A my dzisiaj po szczepieniu a własciwie po dwóch.Malutka tak płakusiała że myslałam że mi serce peknie.:-(No ale to dla jej zdrówka jest.:tak:A teraz lezy sobie spokojnie i ogląda piąsteczki.Zaczyna sie u niej etap poznawania własnego ciała.Ale to słodko wyglada:-D
 
wiesz klavell Hanife jest poprostu nie wyćwiczna, pisałaś że mało leży na brzuszku, no i niezła z niej pitulka taki pimpuś sadełko, niestresuj się zawczasu często kładź ją w takiej pozycji i zobaczysz efekty.
 
Klavell - ależ Hanife pięknie podnosi główkę. Utrzymywanie jej nieruchomo, to - jak pisze Tygrysek - kwestia wyćwiczenia. Mój Tymi zachowuje się podobnie jak twoja córeczka. Musimy po prostu kłaść nasze dzieci częściej na brzuszku, tak żeby ćwiczyły mięśnie, to niebawem będą leżeć z głową w chmurach, hi hi.
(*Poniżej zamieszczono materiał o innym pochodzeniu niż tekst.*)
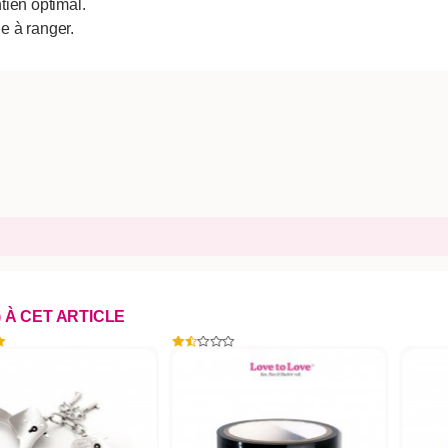
tien optimal.
ile à ranger.
) À CET ARTICLE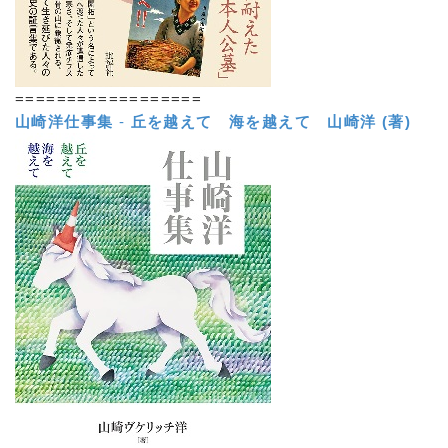
==================
山崎洋仕事集
-
丘を越えて 海を越えて
山崎洋 (著)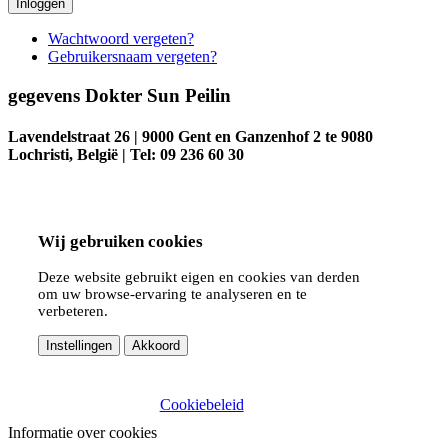
Inloggen
Wachtwoord vergeten?
Gebruikersnaam vergeten?
gegevens Dokter Sun Peilin
Lavendelstraat 26 | 9000 Gent en Ganzenhof 2 te 9080
Lochristi, België | Tel: 09 236 60 30
Wij gebruiken cookies
Deze website gebruikt eigen en cookies van derden
om uw browse-ervaring te analyseren en te
verbeteren.
Instellingen
Akkoord
Cookiebeleid
Informatie over cookies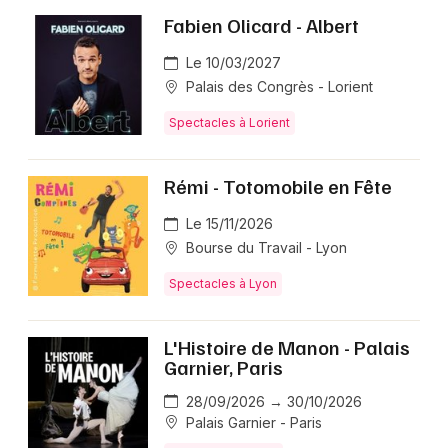
Fabien Olicard - Albert
Le 10/03/2027
Palais des Congrès - Lorient
Spectacles à Lorient
Rémi - Totomobile en Fête
Le 15/11/2026
Bourse du Travail - Lyon
Spectacles à Lyon
L'Histoire de Manon - Palais
Garnier, Paris
28/09/2026 → 30/10/2026
Palais Garnier - Paris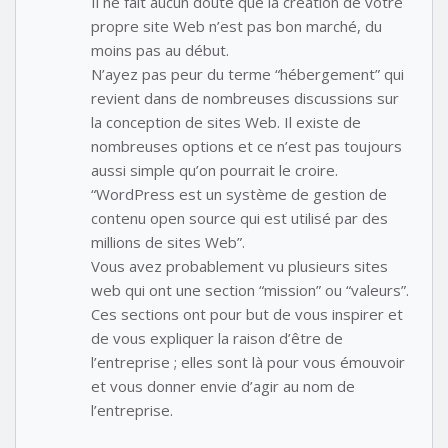
Il ne fait aucun doute que la création de votre
propre site Web n’est pas bon marché, du
moins pas au début.
N’ayez pas peur du terme “hébergement” qui
revient dans de nombreuses discussions sur
la conception de sites Web. Il existe de
nombreuses options et ce n’est pas toujours
aussi simple qu’on pourrait le croire.
“WordPress est un système de gestion de
contenu open source qui est utilisé par des
millions de sites Web”.
Vous avez probablement vu plusieurs sites
web qui ont une section “mission” ou “valeurs”.
Ces sections ont pour but de vous inspirer et
de vous expliquer la raison d’être de
l’entreprise ; elles sont là pour vous émouvoir
et vous donner envie d’agir au nom de
l’entreprise.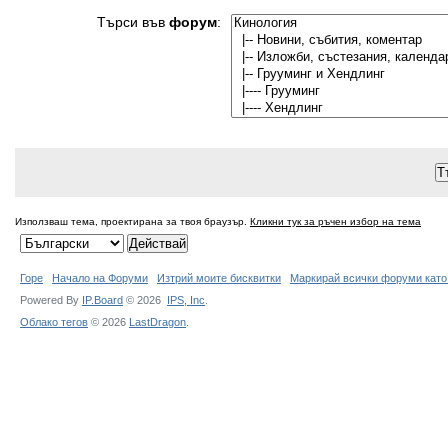
Търси във
форум
:
Използваш тема, проектирана за твоя браузър.
Кликни тук за ръчен избор на тема
Горе
Начало на Форуми
Изтрий моите бисквитки
Маркирай всички форуми като
Powered By
IP.Board
© 2026
IPS,
Inc
.
Облако тегов
© 2026
LastDragon
.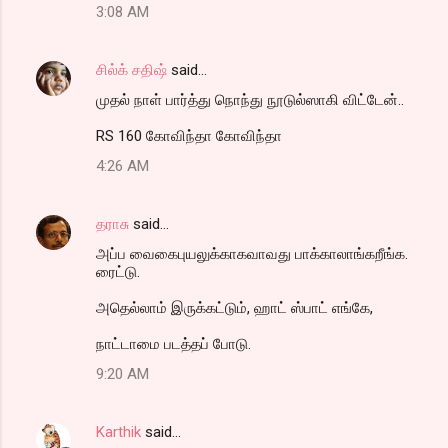
3:08 AM
சில்க் சதிஷ்
said…
முதல் நாள் பார்த்து நொந்து நூடுல்ஸாகி விட்டேன்..
RS 160 கோவிந்தா கோவிந்தா
4:26 AM
தராசு
said…
அப்ப வைகைபுயலுக்காகவாவது பாக்காலாங்கறீங்க.
ரைட்டு.
அதெல்லாம் இருக்கட்டும், ஹாட் ஸ்பாட் எங்கே,
நாட்டாமை படத்தப் போடு.
9:20 AM
Karthik
said…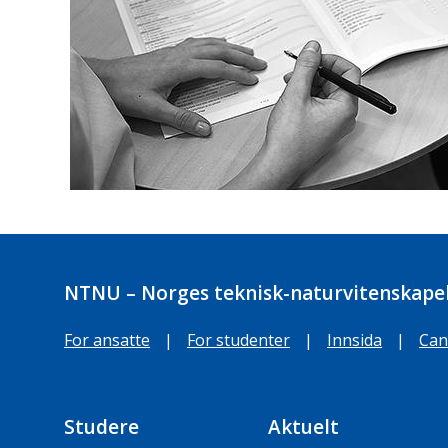
NTNU – Norges teknisk-naturvitenskapel
For ansatte
|
For studenter
|
Innsida
|
Can
Studere
Aktuelt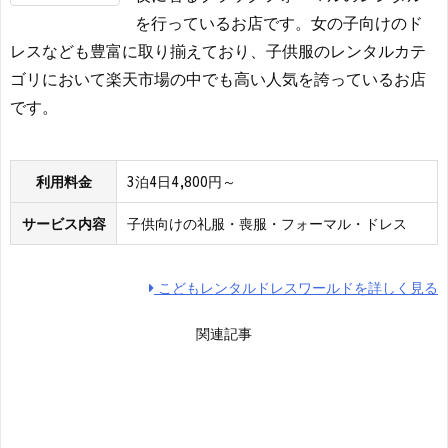
を行っているお店です。女の子向けのド
レスなども豊富に取り揃えており、子供服のレンタルカテ
ゴリにおいて楽天市場の中でも高い人気を誇っているお店
です。
利用料金
3泊4日4,800円～
サービス内容
子供向けの礼服・喪服・フォーマル・ドレス
こどもレンタルドレスワールドを詳しく見る
関連記事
Majandra - co ty zrobiłaś temu dziecku:-D:-D:-D. A teraz pisz, co wymyśliłaś, że twoje dzieciątko zmieniło się w aniołka usypiania? Chociaż w zasadzie Tymi nie ma za bardzo kłopotów z zasypianiem. Czasem, jak go coś ewidentnie boli, to muszę się bardziej nagimnastykować ale tak, to zwykle zasypia sam w łóżeczku albo w dzień - na poduszce w naszym łóżku. Często przykładam mu do buzi pieluszkę, a on się w nią wtula i zasypia.
 
reklama
Jakimi ćwiczeniami mam się pozbyć tych wałków na plecach są okropne i bardziej mi przeszkadzają niż brzuch, narazie macham rękami w każdej wlnej chwili na różne strony ale nie wiem czy to coś da?"?